SELECTED EXCERPT Block Start
It took decades to solve the mystery of Maureen Woods's chronic pain. Woods, 64, of Myersville, Md., started having joint pain in her teens and, over the years, told dozens of doctors her pain was "debilitating," she said. Some told her it was all in her head. In 2017, she was diagnosed with hypermobile Ehlers-Danlos syndrome, a connective tissue disorder often causing loose joints, dislocations and chronic pain.

She said women who are not being heard should keep advocating for themselves. "You have to go with your gut - something is wrong and I need to find a doctor who can figure it out," she said.

Marjorie Jenkins, dean of the University of South Carolina School of Medicine Greenville, urged women against feeling pressured to accept an "everything is normal" non-diagnosis.

"If your provider does not appear to be listening to you or believing what you're saying, then you need a new provider," Jenkins said. "You are the client, you are the customer and you are the owner of your health."

Women can also take a family member, friend or other support person who can corroborate their stories, said Alyson McGregor, an emergency medicine professor at the University of South Carolina School of Medicine Greenville and author of the book "Sex Matters: How Male-Centric Medicine Endangers Women's Health and What We Can Do About It."

Particularly in emergency departments, she said, there can be an inherent bias. "There's this assumption that women are emotional and they're anxious and that that's the main issue," she said.
SELECTED EXCERPT Block End
SUPPLIED MATERIAL Block Start
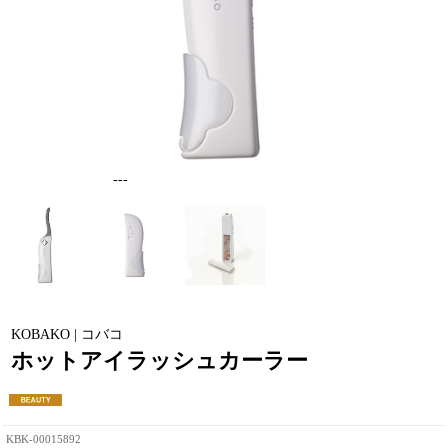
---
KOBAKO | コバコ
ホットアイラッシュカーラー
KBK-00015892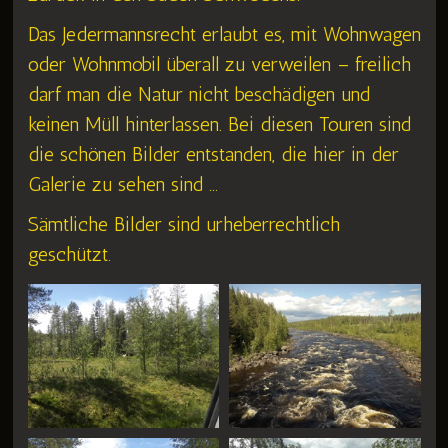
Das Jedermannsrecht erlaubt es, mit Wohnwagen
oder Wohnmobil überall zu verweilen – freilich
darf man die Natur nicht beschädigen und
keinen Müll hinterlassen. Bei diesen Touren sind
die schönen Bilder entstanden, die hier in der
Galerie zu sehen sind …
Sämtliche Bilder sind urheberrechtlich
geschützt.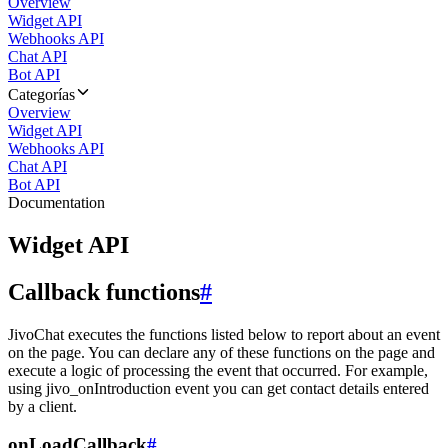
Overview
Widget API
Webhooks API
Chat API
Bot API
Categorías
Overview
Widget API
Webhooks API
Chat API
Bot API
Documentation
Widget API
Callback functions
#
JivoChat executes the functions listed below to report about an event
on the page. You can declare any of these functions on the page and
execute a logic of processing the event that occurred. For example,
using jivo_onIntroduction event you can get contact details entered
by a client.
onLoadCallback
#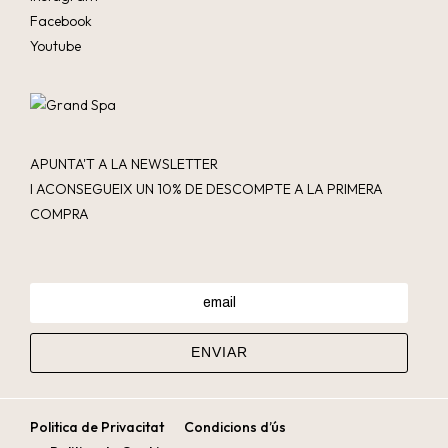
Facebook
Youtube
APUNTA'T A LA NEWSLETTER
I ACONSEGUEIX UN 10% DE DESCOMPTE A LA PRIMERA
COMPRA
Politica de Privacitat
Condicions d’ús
SUPPLIED MATERIAL Block End
SUPPLIED MATERIAL Block Start
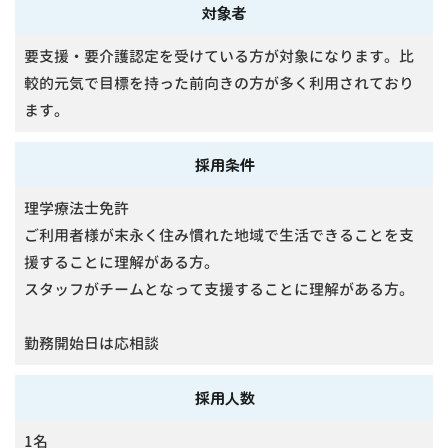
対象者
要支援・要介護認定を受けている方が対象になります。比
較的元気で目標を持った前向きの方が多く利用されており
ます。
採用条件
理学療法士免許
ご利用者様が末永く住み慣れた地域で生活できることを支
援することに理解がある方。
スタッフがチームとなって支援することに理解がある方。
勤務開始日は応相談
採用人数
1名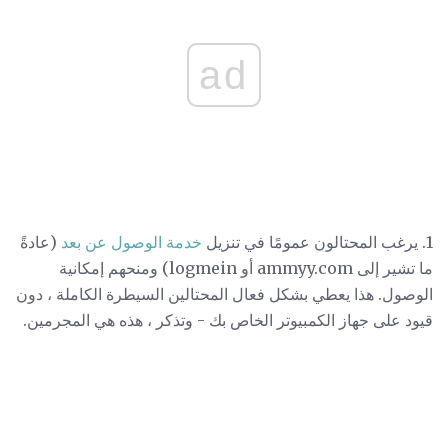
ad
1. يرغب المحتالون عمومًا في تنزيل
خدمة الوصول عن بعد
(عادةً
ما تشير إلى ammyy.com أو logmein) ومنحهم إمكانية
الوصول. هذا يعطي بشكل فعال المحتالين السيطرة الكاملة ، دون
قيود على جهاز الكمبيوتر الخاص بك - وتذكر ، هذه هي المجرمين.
SUPPLIED MATERIAL Block End
» EXPLORE THE MATERIAL
[A] List every person named in the article on women's chronic pain.
[B] Answer these questions about the article on women's chronic pain:
(i) In what year was Maureen Woods diagnosed with hypermobile Ehlers-Danlos syndrome?
(ii) According to Jenkins, what should a woman do if her provider does not appear to be listening to her?
(iii) In what setting does McGregor say there can be an inherent bias?
[C] Summarize the article on women's chronic pain in two sentences.
None of this data is needed for the tasks.

» EXERCISE RESULTS
[A]
Maureen Woods
Marjorie Jenkins
Alyson McGregor

[B]
(i) 2017
(ii) Find a new provider.
(iii) Emergency departments.

[C] After decades of chronic pain that some doctors told her was all in her head, Maureen Woods was diagnosed in 2017 with hypermobile Ehlers-Danlos syndrome, and she says women who are not being heard should keep advocating for themselves. Marjorie Jenkins and Alyson McGregor of the University of South Carolina School of Medicine Greenville advise women to find a new provider if they are not believed and to bring a support person who can corroborate their stories, noting an inherent bias particularly in emergency departments.